* [Material for this task]
########
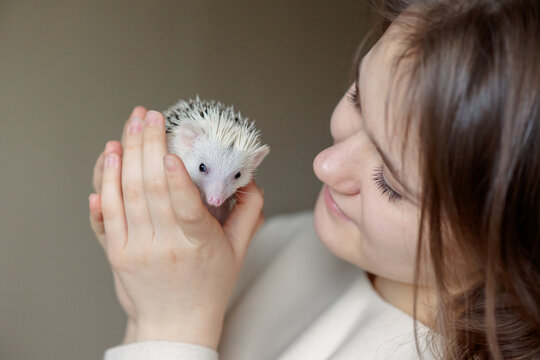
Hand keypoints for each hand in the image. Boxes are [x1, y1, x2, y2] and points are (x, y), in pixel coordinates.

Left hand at [89, 109, 263, 349]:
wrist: (175, 323)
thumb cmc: (208, 285)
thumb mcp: (238, 250)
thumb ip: (249, 213)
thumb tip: (250, 179)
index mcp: (198, 245)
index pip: (185, 209)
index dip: (177, 179)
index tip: (172, 153)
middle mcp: (164, 246)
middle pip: (150, 190)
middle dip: (147, 147)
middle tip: (150, 116)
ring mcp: (135, 249)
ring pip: (125, 196)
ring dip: (124, 158)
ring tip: (129, 127)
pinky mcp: (116, 252)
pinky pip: (106, 215)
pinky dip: (104, 185)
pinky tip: (108, 160)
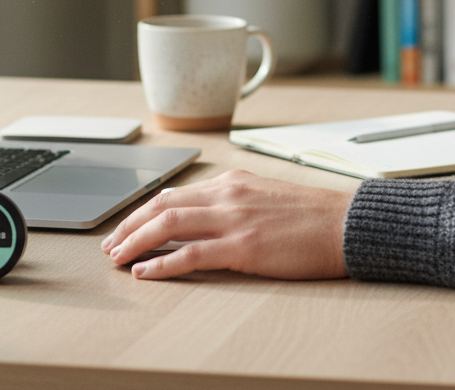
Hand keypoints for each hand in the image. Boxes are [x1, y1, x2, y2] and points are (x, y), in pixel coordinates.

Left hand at [101, 169, 352, 280]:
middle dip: (129, 226)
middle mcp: (228, 194)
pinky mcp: (244, 246)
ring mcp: (234, 219)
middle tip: (109, 246)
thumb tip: (201, 217)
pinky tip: (146, 272)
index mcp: (232, 182)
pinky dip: (163, 263)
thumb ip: (232, 202)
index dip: (142, 212)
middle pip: (162, 206)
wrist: (345, 224)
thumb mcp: (264, 197)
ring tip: (117, 258)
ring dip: (136, 242)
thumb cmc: (311, 217)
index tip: (125, 228)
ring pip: (169, 225)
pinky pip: (192, 254)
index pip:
########
* [Work to complete] The answer should contain only the lines from the start of the records above through the line with "pinky tip: (146, 272)", copied exactly, and no pictures.

* [Answer space]
Hand keypoints for each hand in the image. Boxes are [x1, y1, x2, y2] and points are (x, y), in pixel coordinates.

Left hand at [89, 109, 263, 349]:
wrist: (175, 323)
thumb cmc: (208, 285)
thumb mcp: (238, 250)
thumb ip: (249, 213)
thumb tip: (250, 179)
index mcp: (198, 245)
index pip: (185, 209)
index dip: (177, 179)
index tip: (172, 153)
middle mcp: (164, 246)
middle pip: (150, 190)
middle dip: (147, 147)
middle tip: (150, 116)
ring mcp: (135, 249)
ring pip: (125, 196)
ring dip: (124, 158)
ring tip: (129, 127)
pinky mcp: (116, 252)
pinky pip: (106, 215)
pinky dip: (104, 185)
pinky tip: (108, 160)
Hand keypoints for each hand in the image. Boxes are [x1, y1, x2, y2] and points are (x, y), in pixel coordinates.

Left hand at [101, 169, 352, 280]:
middle dip: (129, 226)
middle mcp: (228, 194)
pinky mcp: (244, 246)
ring mcp: (234, 219)
middle tip: (109, 246)
thumb tip: (201, 217)
pinky tip: (146, 272)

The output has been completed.